Si l'on veut bien reconnaître ce fait, on est obligé d'admettre que l'amendement retenu au Sénat, qui consistait à remplacer la phrase « La rémunération d'un salarié participant à une grève est réduite en fonction de la durée non travaillée en raison de la participation à cette grève » par la phrase « Les versements effectués par les entreprises aux salariés, visant à compenser directement ou indirectement la retenue du traitement ou du salaire prévue au premier alinéa, sont réputés sans cause », est particulièrement inique. Il s'agit de bien enfoncer le clou, si vous me permettez l'expression.

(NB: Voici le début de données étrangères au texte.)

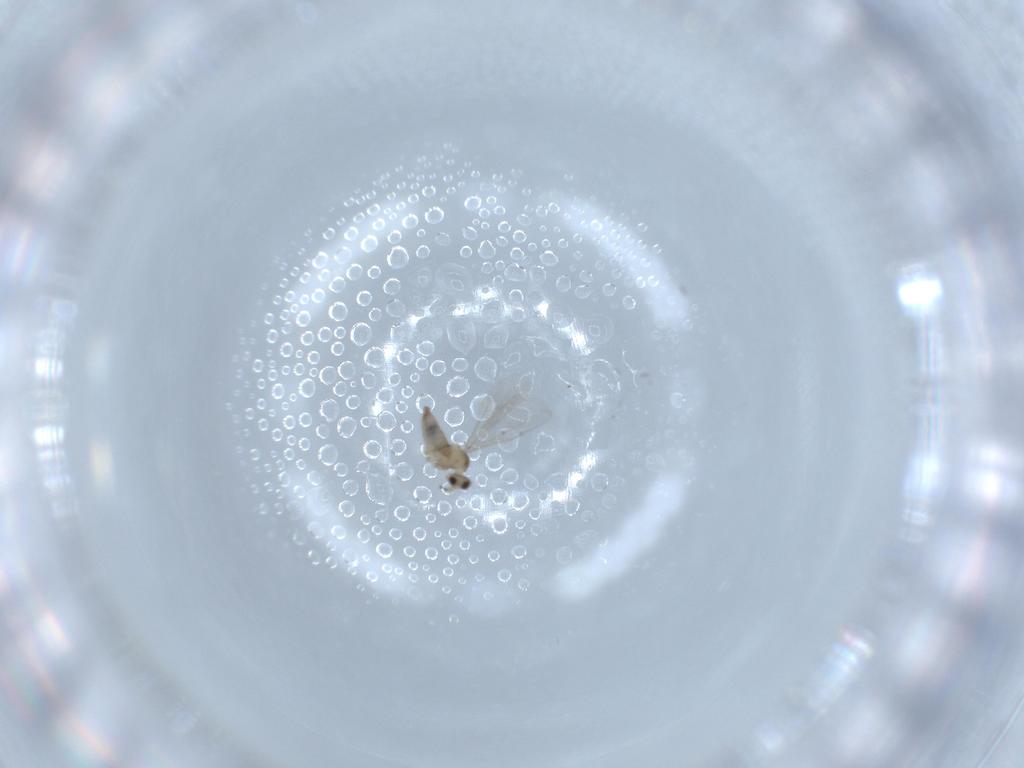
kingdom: Animalia
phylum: Arthropoda
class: Insecta
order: Diptera
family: Cecidomyiidae
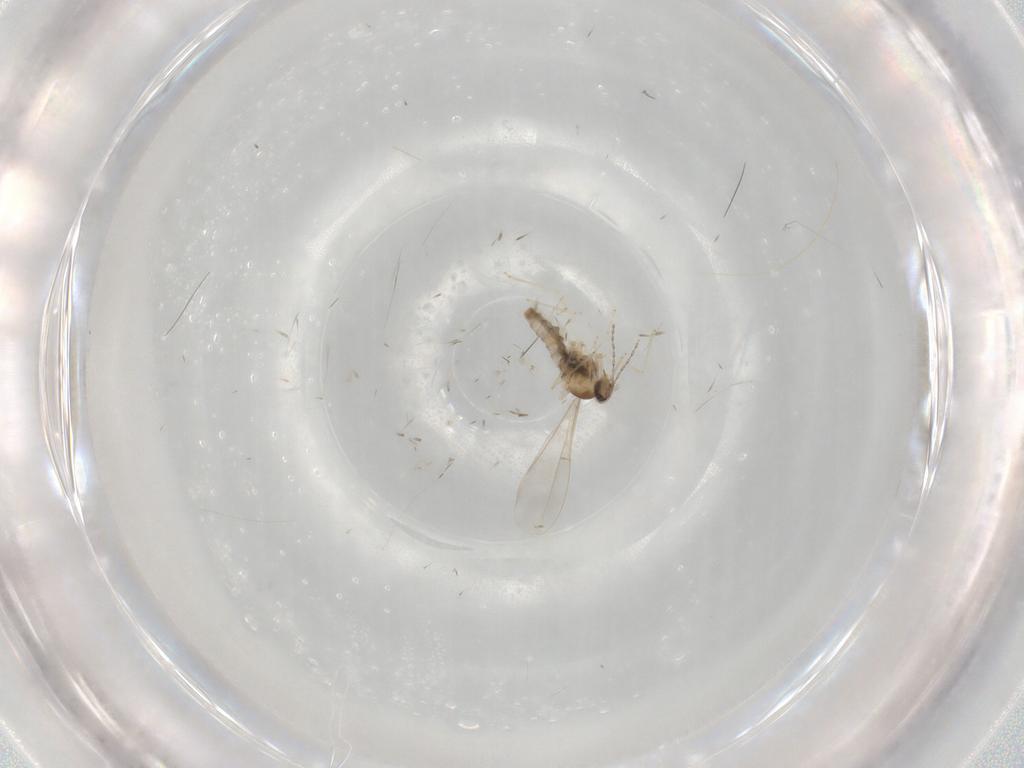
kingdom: Animalia
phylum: Arthropoda
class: Insecta
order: Diptera
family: Cecidomyiidae
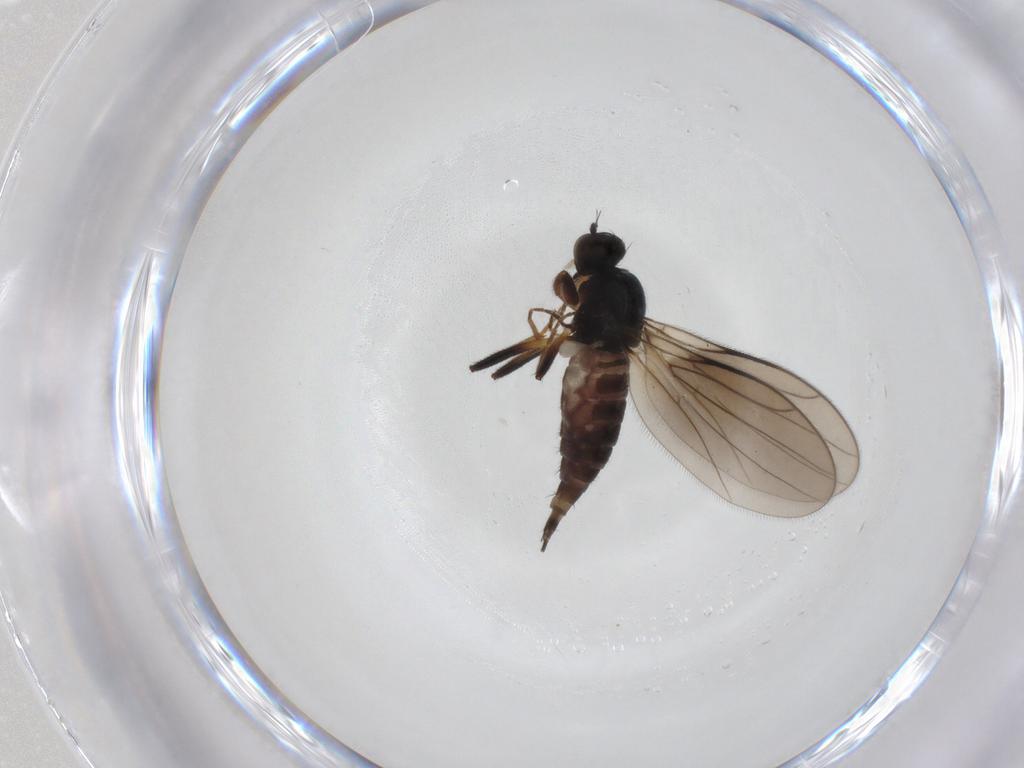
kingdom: Animalia
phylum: Arthropoda
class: Insecta
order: Diptera
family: Hybotidae
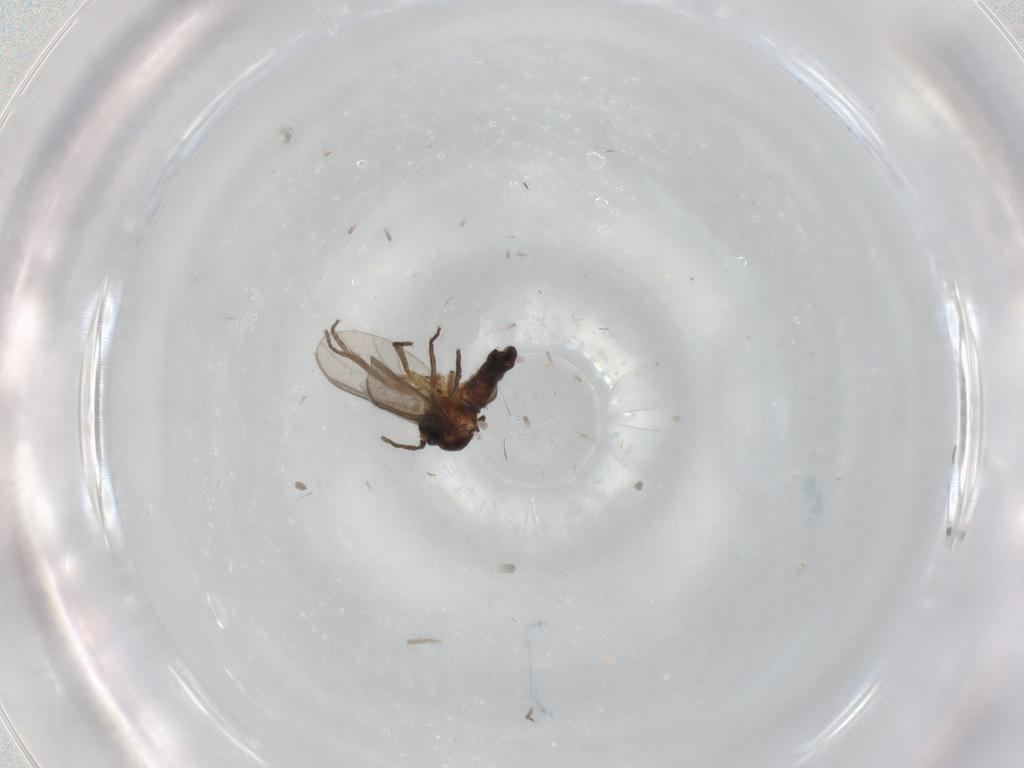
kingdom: Animalia
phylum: Arthropoda
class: Insecta
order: Diptera
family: Sciaridae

En outre, cette rédaction, partie intégrante d'un texte qui prétend vouloir promouvoir la dialogue social, ferme définitivement la porte à des dispositions qui peuvent être décidées dans le cadre de négociations de fin de conflit, afin de favoriser la reprise du travail dans de bonnes conditions. Ce n'est pas la moindre contradiction de ce texte. Elle en dit long sur l'hostilité qui anime une très large partie des bancs de l'UMP à l'égard des grévistes. (Exclamations sur les bancs du groupe de l'Union pour un mouvement populaire.)
Et lorsque M. le ministre feint de s'en remettre au bon sens en déclarant, lors de son audition par la commission des affaires économiques, assumer « tout à fait l'idée que si on fait grève, on ne travaille pas, et que si on ne travaille pas, on n'est pas payé », c'est bien là, en fait, la main de fer historique de la droite contre le principe même de démocratie sociale qui s'exprime au grand jour ! Car, je le répète, quand Jaurès se battait pour le droit de grève à Carmaux, la droite de l'époque l'accusait déjà d'être du côté des « fraudeurs » et des « laxistes », de « décourager le travail » et d'avoir « perdu tout sens moral ».